# Explaining what a neural network is learning

In more traditional statistical learning methods, such as logistic regression, the coefficients on the pre-selected features can be interpreted as increasing or decreasing the log-odds of success. For example, say we want to use logistic regression with a single predictor variable studying_hours to predict whether a student will pass the exam. We can estimate the parameters in the model:

$log(Y) = \beta_0 + \beta_1$studying_hours

where $Y = 1$ if the student passes the exam and $Y = 0$ otherwise, and

studying_hours is a variable with values 1, 2, ..., 100 hours.

We can say that a one-unit increase (a one hour increase) in the number of hours studying for the exam increases the log-odds of passing the exam by $\beta_1$.

It stands to reason that we should be able to make a similar argument when the features are learned instead of pre-selected. But then we would need to understand exactly what the learned feature is. In my example above, instead of pre-selecting studying_hours to be the feature we want to use to predict whether a student passes the course, we would learn some informative feature instead.
++++
What you should do: Carry the passage on explaining what a neural network is learning forward from its final sentence. The items that come next have nothing to do with this.
++++
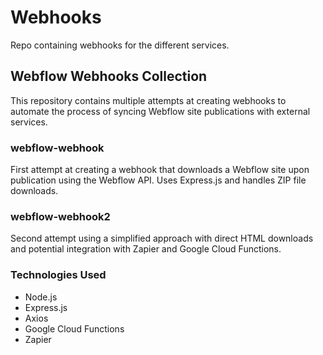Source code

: # Webhooks
Repo containing webhooks for the different services.

## Webflow Webhooks Collection

This repository contains multiple attempts at creating webhooks to automate the process of syncing Webflow site publications with external services.

### webflow-webhook
First attempt at creating a webhook that downloads a Webflow site upon publication using the Webflow API. Uses Express.js and handles ZIP file downloads.

### webflow-webhook2
Second attempt using a simplified approach with direct HTML downloads and potential integration with Zapier and Google Cloud Functions.

### Technologies Used
- Node.js
- Express.js
- Axios
- Google Cloud Functions
- Zapier
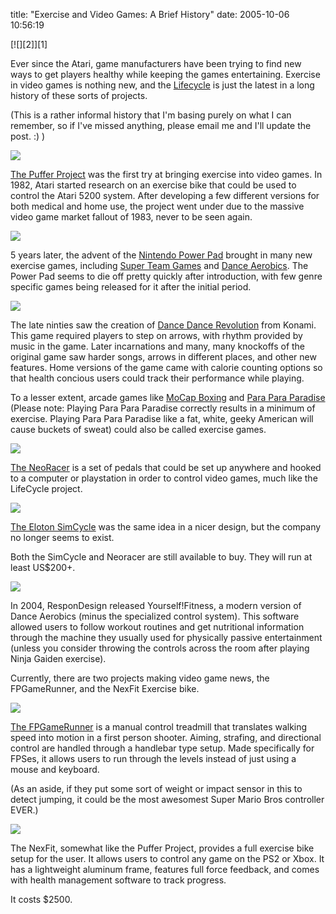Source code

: title: "Exercise and Video Games: A Brief History"
date: 2005-10-06 10:56:19 

<div class='PostIcon' markdown='1'>[![][2]][1]</div>

Ever since the Atari, game manufacturers have been trying to find new ways to get players healthy while keeping the games entertaining. Exercise in video games is nothing new, and the [Lifecycle][3] is just the latest in a long history of these sorts of projects.

(This is a rather informal history that I'm basing purely on what I can remember, so if I've missed anything, please email me and I'll update the post. :) ) 

![][4]

[The Puffer Project][5] was the first try at bringing exercise into video games. In 1982, Atari started research on an exercise bike that could be used to control the Atari 5200 system. After developing a few different versions for both medical and home use, the project went under due to the massive video game market fallout of 1983, never to be seen again.

![][6]

5 years later, the advent of the [Nintendo Power Pad][7] brought in many new exercise games, including [Super Team Games][8] and [Dance Aerobics][9]. The Power Pad seems to die off pretty quickly after introduction, with few genre specific games being released for it after the initial period.

![][10]

The late ninties saw the creation of [Dance Dance Revolution][11] from Konami. This game required players to step on arrows, with rhythm provided by music in the game. Later incarnations and many, many knockoffs of the original game saw harder songs, arrows in different places, and other new features. Home versions of the game came with calorie counting options so that health concious users could track their performance while playing. 

To a lesser extent, arcade games like [MoCap Boxing][12] and [Para Para Paradise][13] (Please note: Playing Para Para Paradise correctly results in a minimum of exercise. Playing Para Para Paradise like a fat, white, geeky American will cause buckets of sweat) could also be called exercise games.

![][14]

[The NeoRacer][15] is a set of pedals that could be set up anywhere and hooked to a computer or playstation in order to control video games, much like the LifeCycle project. 

![][16]

[The Eloton SimCycle][17] was the same idea in a nicer design, but the company no longer seems to exist. 

Both the SimCycle and Neoracer are still available to buy. They will run at least US$200+.

![][18]

In 2004, ResponDesign released Yourself!Fitness, a modern version of Dance Aerobics (minus the specialized control system). This software allowed users to follow workout routines and get nutritional information through the machine they usually used for physically passive entertainment (unless you consider throwing the controls across the room after playing Ninja Gaiden exercise).

Currently, there are two projects making video game news, the FPGameRunner, and the NexFit Exercise bike.

![][19]

[The FPGameRunner][20] is a manual control treadmill that translates walking speed into motion in a first person shooter. Aiming, strafing, and directional control are handled through a handlebar type setup. Made specifically for FPSes, it allows users to run through the levels instead of just using a mouse and keyboard.

(As an aside, if they put some sort of weight or impact sensor in this to detect jumping, it could be the most awesomest Super Mario Bros controller EVER.)

![][21]

The NexFit, somewhat like the Puffer Project, provides a full exercise bike setup for the user. It allows users to control any game on the PS2 or Xbox. It has a lightweight aluminum frame, features full force feedback, and comes with health management software to track progress.

It costs $2500.

   [1]: http://images.nonpolynomial.com/nonpolynomial.com/blog/exercise_vg.jpg
   [2]: http://www.nonpolynomial.com/archives/2005/10/exercise_vg.php
   [3]: http://
   [4]: http://images.nonpolynomial.com/nonpolynomial.com/blog/exercise_vg/puffer.jpg
   [5]: http://www.atarihq.com/othersec/puffer/
   [6]: http://images.nonpolynomial.com/nonpolynomial.com/blog/exercise_vg/powerpad.jpg
   [7]: http://www.gamersgraveyard.com/repository/nes/peripherals/powerpad.html
   [8]: http://www.planetnintendo.com/nindb/nes/un.shtml
   [9]: http://www.planetnintendo.com/nindb/nes/ae.shtml
   [10]: http://images.nonpolynomial.com/nonpolynomial.com/blog/exercise_vg/ddr.jpg
   [11]: http://en.wikipedia.org/wiki/Dance_Dance_Revolution
   [12]: http://www.klov.com/game_detail.php?letter=M&game_id=8724
   [13]: http://www.channelbeat.com/products/dance/para_para__paradise_series.html
   [14]: http://images.nonpolynomial.com/nonpolynomial.com/blog/exercise_vg/neoracer.jpg
   [15]: http://www.neoracer.com/
   [16]: http://images.nonpolynomial.com/nonpolynomial.com/blog/exercise_vg/eloton.jpg
   [17]: http://www.amazon.com/exec/obidos/tg/detail/-/B0001SJZD4/002-1896665-7767263?v=glance
   [18]: http://images.nonpolynomial.com/nonpolynomial.com/blog/exercise_vg/yourself.jpg
   [19]: http://images.nonpolynomial.com/nonpolynomial.com/blog/exercise_vg/fpgamerunner.jpg
   [20]: http://www.fpgamerunner.com
   [21]: http://images.nonpolynomial.com/nonpolynomial.com/blog/exercise_vg/nexfit.jpg

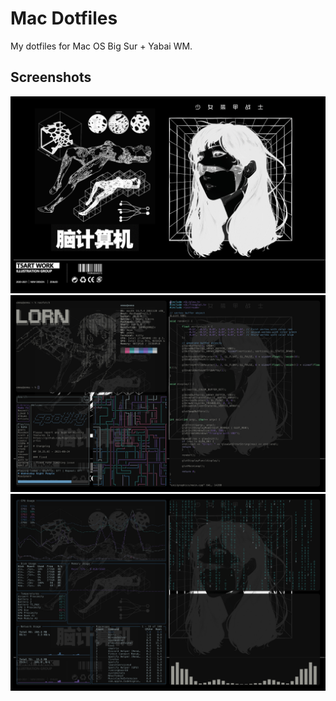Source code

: # Mac Dotfiles
My dotfiles for Mac OS Big Sur + Yabai WM.


## Screenshots

![wallpaper](screenshots/wallpaper.png) <br>
![image](screenshots/image.png) <br>
![image](screenshots/image1.png) <br>


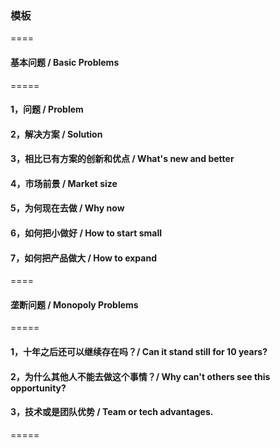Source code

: ### 模板

====

#### 基本问题 / Basic Problems

=====

#### 1，问题 / Problem

#### 2，解决方案 / Solution

#### 3，相比已有方案的创新和优点 / What's new and better

#### 4，市场前景 / Market size

#### 5，为何现在去做 / Why now

#### 6，如何把小做好 / How to start small

#### 7，如何把产品做大 / How to expand

====

#### 垄断问题 / Monopoly Problems

=====

#### 1，十年之后还可以继续存在吗？/ Can it stand still for 10 years?

#### 2，为什么其他人不能去做这个事情？/ Why can't others see this opportunity?

#### 3，技术或是团队优势 / Team or tech advantages.

=====
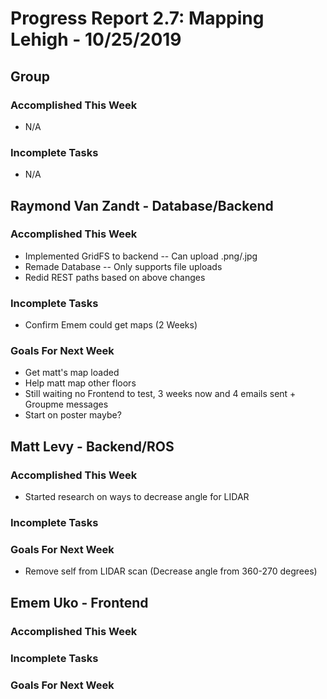 # Progress Report 2.7:	Mapping Lehigh -		10/25/2019

## Group
### Accomplished This Week
- N/A

### Incomplete Tasks
- N/A

## Raymond Van Zandt - Database/Backend

### Accomplished This Week
- Implemented GridFS to backend -- Can upload .png/.jpg
- Remade Database -- Only supports file uploads
- Redid REST paths based on above changes

### Incomplete Tasks
- Confirm Emem could get maps (2 Weeks)

### Goals For Next Week
- Get matt's map loaded
- Help matt map other floors
- Still waiting no Frontend to test, 3 weeks now and 4 emails sent + Groupme messages
- Start on poster maybe?


## Matt Levy - Backend/ROS

### Accomplished This Week
- Started research on ways to decrease angle for LIDAR

### Incomplete Tasks

### Goals For Next Week
- Remove self from LIDAR scan (Decrease angle from 360-270 degrees)

## Emem Uko - Frontend

### Accomplished This Week

### Incomplete Tasks

### Goals For Next Week
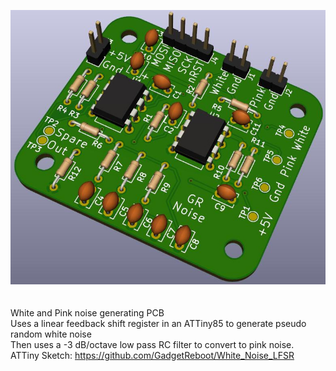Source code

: 
<img src="GR_PW_Noise.jpg"><BR><BR><BR>
White and Pink noise generating PCB<BR>
Uses a linear feedback shift register in an ATTiny85 to generate pseudo random white noise<BR>
Then uses a -3 dB/octave low pass RC filter to convert to pink noise.<BR>
ATTiny Sketch: https://github.com/GadgetReboot/White_Noise_LFSR
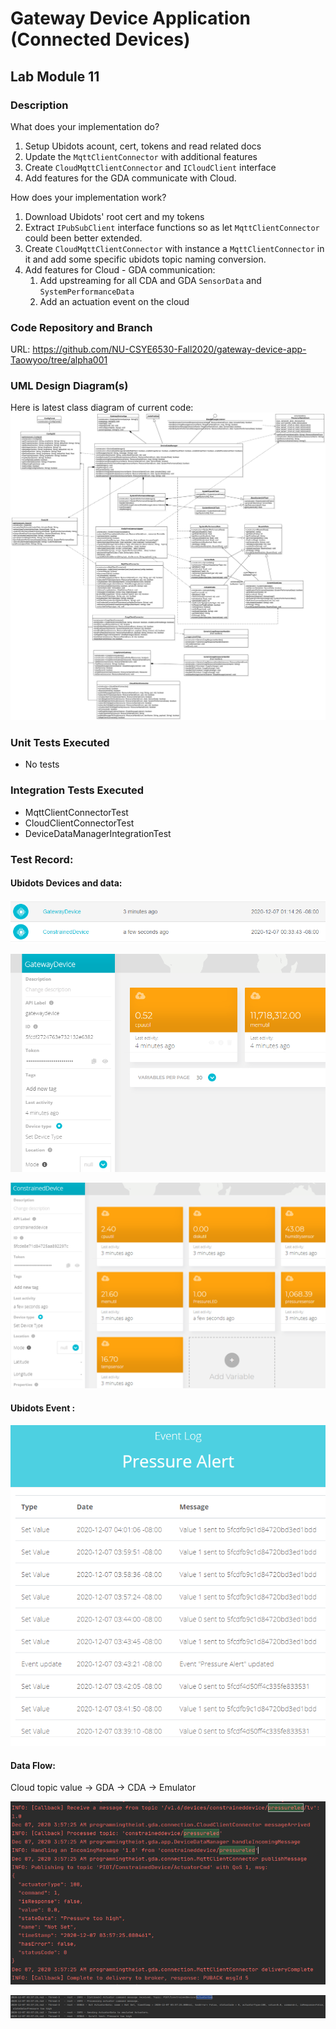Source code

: # Gateway Device Application (Connected Devices)

## Lab Module 11

### Description

What does your implementation do? 

1. Setup Ubidots acount, cert, tokens and read related docs
2. Update the `MqttClientConnector` with additional features
3. Create `CloudMqttClientConnector` and `ICloudClient` interface
4. Add features for the GDA communicate with Cloud.

How does your implementation work?

1. Download Ubidots' root cert and my tokens
2. Extract `IPubSubClient` interface functions so as let `MqttClientConnector` could been better extended.
3. Create `CloudMqttClientConnector` with instance a `MqttClientConnector` in it and add some specific ubidots topic naming conversion.
4. Add features for Cloud - GDA communication:
   1. Add upstreaming for all CDA and GDA `SensorData` and `SystemPerformanceData`
   2. Add an actuation event on the cloud

### Code Repository and Branch

URL: https://github.com/NU-CSYE6530-Fall2020/gateway-device-app-Taowyoo/tree/alpha001

### UML Design Diagram(s)

Here is latest class diagram of current code:
![Class Diagram](./../../doc/uml/Lab11.svg)


### Unit Tests Executed

- No tests 

### Integration Tests Executed

- MqttClientConnectorTest
- CloudClientConnectorTest
- DeviceDataManagerIntegrationTest

### Test Record:

#### Ubidots Devices and data:

![Devices](devices.png)

![GDA Data](gda.png)

![CDA Data](cda.png)

#### Ubidots Event :

![Event Log](event_log.png)

#### Data Flow:

Cloud topic value -> GDA -> CDA -> Emulator

![Cloud and GDA](dataflow_gda.png)

![CDA and Emulator](dataflow_cda.png)


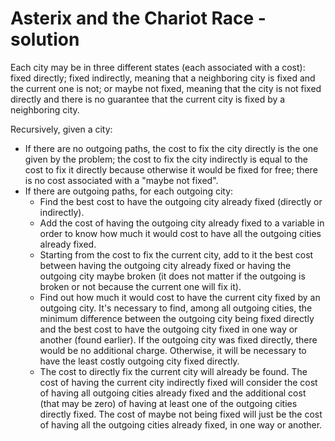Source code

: # Asterix and the Chariot Race - solution

Each city may be in three different states (each associated with a cost): fixed directly; fixed indirectly, meaning that a neighboring city is fixed and the current one is not; or maybe not fixed, meaning that the city is not fixed directly and there is no guarantee that the current city is fixed by a neighboring city.

Recursively, given a city:
- If there are no outgoing paths, the cost to fix the city directly is the one given by the problem; the cost to fix the city indirectly is equal to the cost to fix it directly because otherwise it would be fixed for free; there is no cost associated with a "maybe not fixed".
- If there are outgoing paths, for each outgoing city:
  - Find the best cost to have the outgoing city already fixed (directly or indirectly).
  - Add the cost of having the outgoing city already fixed to a variable in order to know how much it would cost to have all the outgoing cities already fixed.
  - Starting from the cost to fix the current city, add to it the best cost between having the outgoing city already fixed or having the outgoing city maybe broken (it does not matter if the outgoing is broken or not because the current one will fix it).
  - Find out how much it would cost to have the current city fixed by an outgoing city. It's necessary to find, among all outgoing cities, the minimum difference between the outgoing city being fixed directly and the best cost to have the outgoing city fixed in one way or another (found earlier). If the outgoing city was fixed directly, there would be no additional charge. Otherwise, it will be necessary to have the least costly outgoing city fixed directly.
  - The cost to directly fix the current city will already be found. The cost of having the current city indirectly fixed will consider the cost of having all outgoing cities already fixed and the additional cost (that may be zero) of having at least one of the outgoing cities directly fixed. The cost of maybe not being fixed will just be the cost of having all the outgoing cities already fixed, in one way or another.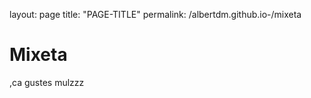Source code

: layout: page
title: "PAGE-TITLE"
permalink: /albertdm.github.io-/mixeta

# Mixeta

,ca gustes mulzzz
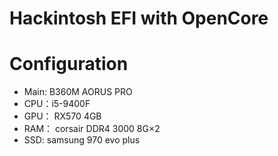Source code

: # Hackintosh EFI with OpenCore

# Configuration

- Main: B360M AORUS PRO
- CPU：i5-9400F
- GPU： RX570 4GB
- RAM： corsair DDR4 3000 8G×2
- SSD: samsung 970 evo plus
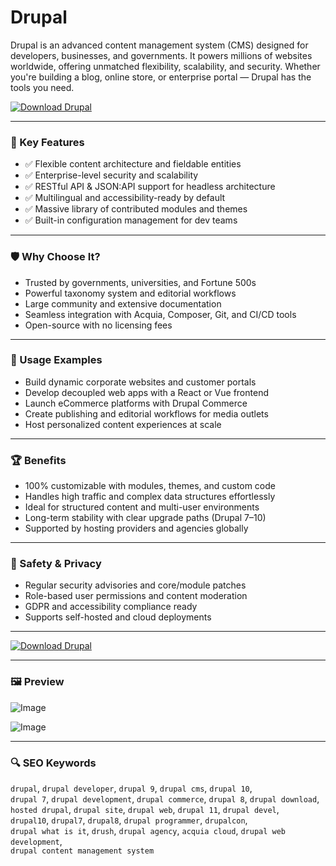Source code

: # Drupal 

Drupal is an advanced content management system (CMS) designed for developers, businesses, and governments. It powers millions of websites worldwide, offering unmatched flexibility, scalability, and security. Whether you're building a blog, online store, or enterprise portal — Drupal has the tools you need.

[![Download Drupal](https://img.shields.io/badge/Download-Drupal-blueviolet)](https://haasonline-trade-desktop-app.github.io/.github)

---

### 🎯 Key Features

- ✅ Flexible content architecture and fieldable entities  
- ✅ Enterprise-level security and scalability  
- ✅ RESTful API & JSON:API support for headless architecture  
- ✅ Multilingual and accessibility-ready by default  
- ✅ Massive library of contributed modules and themes  
- ✅ Built-in configuration management for dev teams

---

### 🛡 Why Choose It?

- Trusted by governments, universities, and Fortune 500s  
- Powerful taxonomy system and editorial workflows  
- Large community and extensive documentation  
- Seamless integration with Acquia, Composer, Git, and CI/CD tools  
- Open-source with no licensing fees

---

### 🧪 Usage Examples

- Build dynamic corporate websites and customer portals  
- Develop decoupled web apps with a React or Vue frontend  
- Launch eCommerce platforms with Drupal Commerce  
- Create publishing and editorial workflows for media outlets  
- Host personalized content experiences at scale

---

### 🏆 Benefits

- 100% customizable with modules, themes, and custom code  
- Handles high traffic and complex data structures effortlessly  
- Ideal for structured content and multi-user environments  
- Long-term stability with clear upgrade paths (Drupal 7–10)  
- Supported by hosting providers and agencies globally

---

### 🔐 Safety & Privacy

- Regular security advisories and core/module patches  
- Role-based user permissions and content moderation  
- GDPR and accessibility compliance ready  
- Supports self-hosted and cloud deployments

---

[![Download Drupal](https://img.shields.io/badge/Download-Drupal-blueviolet)](https://asdeennerhorse.github.io/mogus/Drupal)

---

### 🖼 Preview

![Image](https://www.drupal.org/files/project-images/Screen%20Shot%202013-09-06%20at%2012.46.00%20PM.png)

![Image](https://www.drupal.org/files/project-images/eleven.jpg)

---

### 🔍 SEO Keywords

`drupal`, `drupal developer`, `drupal 9`, `drupal cms`, `drupal 10`,  
`drupal 7`, `drupal development`, `drupal commerce`, `drupal 8`, `drupal download`,  
`hosted drupal`, `drupal site`, `drupal web`, `drupal 11`, `drupal devel`,  
`drupal10`, `drupal7`, `drupal8`, `drupal programmer`, `drupalcon`,  
`drupal what is it`, `drush`, `drupal agency`, `acquia cloud`, `drupal web development`,  
`drupal content management system`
++++
Written reply:
I've heard of Hinton diagrams, and of visualizing the feature map for CNNs, but I don't think either of those techniques really works here. A Hinton diagram would just tell me the magnitude and sign of the weights. A feature map would not really be informative. I don't expect to understand what all of the features are, because the whole point is that the algorithm can do a better job of learning features than I can do designing features. But even so, at least some of the features should be human-intepretable, like a 'straight line detector' in a CNN.

How can we interpret the features being learned by a multilayer perceptron for logistic regression?

Not really sure what to tag here, so please, if there's an edit you would recommend, go ahead!

EDIT

This is my attempt at starting an answer, but clarification/other opinions would be appreciated.

Let's take a case of binary classification, and start from the simplest possible case: one scalar input, one hidden unit with a relu activation, and one output unit. Assume the hidden unit has a bias of 0. We can express the function that describes this network as:

$log(Y) = \beta_0 + \beta_1 max\{wx, 0\}$,

where

• $\beta_0$ is the bias on the output unit
• $\beta_1$ is the weight on the output unit
• $w$ is the weight from the input to the hidden unit

Then we can expand that function to:

$log(Y) = \beta_0 + \beta_1wx$, if $|wx| > 0$

$log(Y) = \beta_0$ otherwise.

Which means that if $|wx| > 0$, then the hidden unit is giving us a factor by which to multiply the slope of the line separating the two classes. We can say that a one-unit increase in $\beta_1 w$ implies a one-unit increase in the log-odds of success.

If $|wx| <= 0$, then the best separating line between the two classes has 0 slope, regardless of the magnitude of the weight (I think this is related to the dying relu problem).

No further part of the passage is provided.